Continuing with fat as an example, if we lived in the Arctic, high polyunsaturated omega-3 rich fats from cold-water fish helped keep blood from freezing, and the brain sharp.
Saturated fats like coconut and palm oil, being more heat-stable, were best for those living in the tropics without refrigeration.
In the Mediterranean, the relatively stable and abundant monounsaturated fats like olive oil helped improve heart health and alleviate pain.
Eating a wide variety of food prepared from ingredients grown outdoors, without lab-made fertilizers, herbicides, pesticides, insecticides, antibiotics, and hormones helps create a diversity of healthy bacteria in our gut.
Diversity increases resilience. Healthy bacteria produce vitamins, help digest food, train the immune system, heal and seal the gut and keep the bad bugs in check.
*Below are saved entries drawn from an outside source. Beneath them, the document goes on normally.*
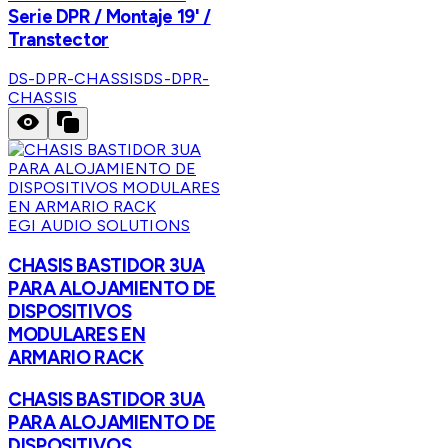
Serie DPR / Montaje 19' /
Transtector
DS-DPR-CHASSIS
DS-DPR-
CHASSIS
EGI AUDIO SOLUTIONS
CHASIS BASTIDOR 3UA
PARA ALOJAMIENTO DE
DISPOSITIVOS
MODULARES EN
ARMARIO RACK
CHASIS BASTIDOR 3UA
PARA ALOJAMIENTO DE
DISPOSITIVOS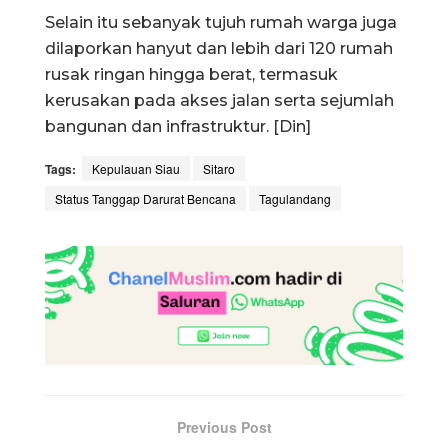
Selain itu sebanyak tujuh rumah warga juga
dilaporkan hanyut dan lebih dari 120 rumah
rusak ringan hingga berat, termasuk
kerusakan pada akses jalan serta sejumlah
bangunan dan infrastruktur. [Din]
Tags:
Kepulauan Siau
Sitaro
Status Tanggap Darurat Bencana
Tagulandang
Previous Post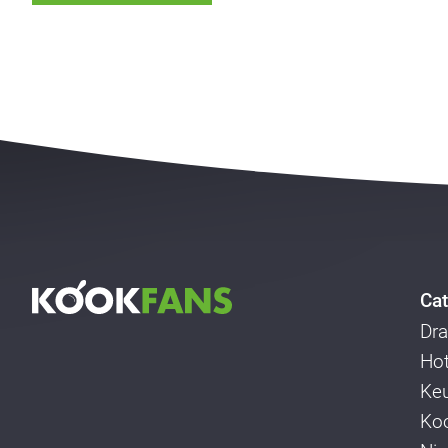
Cat
Dra
Ho
Ke
Koo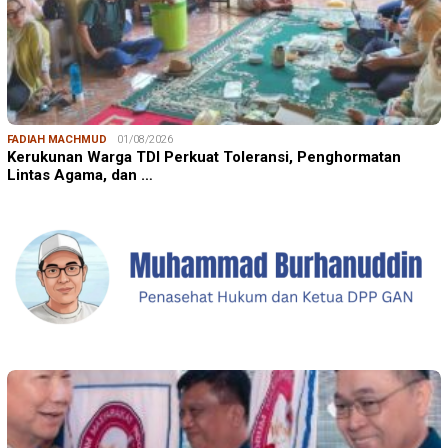
FADIAH MACHMUD
01/08/2026
Kerukunan Warga TDI Perkuat Toleransi, Penghormatan
Lintas Agama, dan …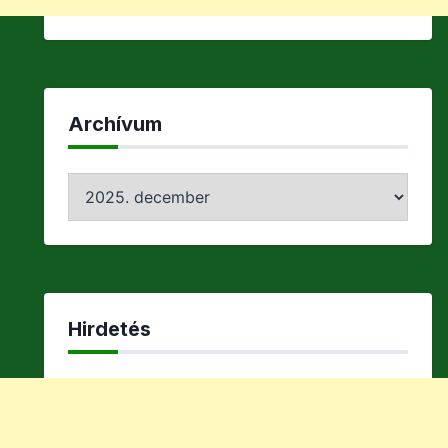
Archívum
Archívum
Hirdetés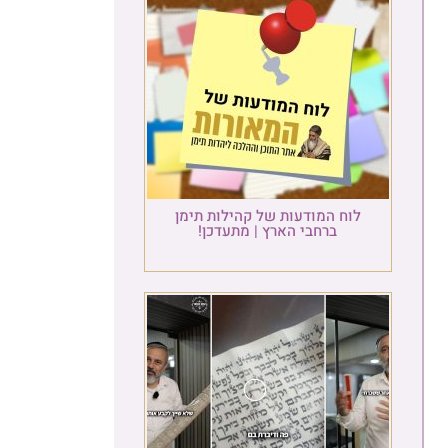
לוח המודעות של קהילות תימן
ברחבי הארץ | מתעדכן!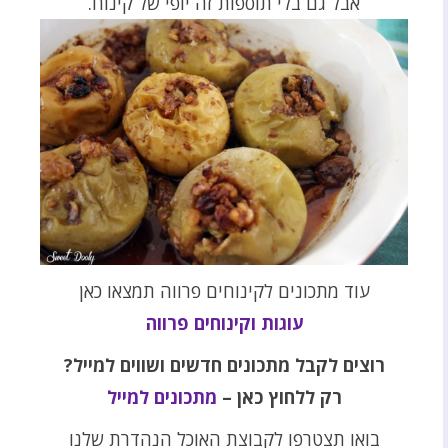
אבל גם בלי תוספות זה יופי של קינוח.
עוד מתכונים לקינוחים פרווה תמצאו כאן
עוגות וקינוחים פרווה
רוצים לקבל מתכונים חדשים ושווים למייל?
רק ללחוץ כאן –
מתכונים למייל
בואו תצטרפו לקבוצת האוכל הנהדרת שלנו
Given the opportunity to produce innate defences, plants have an incredible ability to adapt to adversity and to help us become more resilient.
Supplementing a diet that does not provide all the nutritional building blocks is not an option for everyone. At times we have had no choice but to eat what nature provided locally.
Current world supply chain issues inspire greater self-sufficiency through local nutrient-dense food production. Regenerative agriculture offers a solution.
Our children loved Little Shop of Horrors, a movie about a giant man-eating plant, hence the picture above.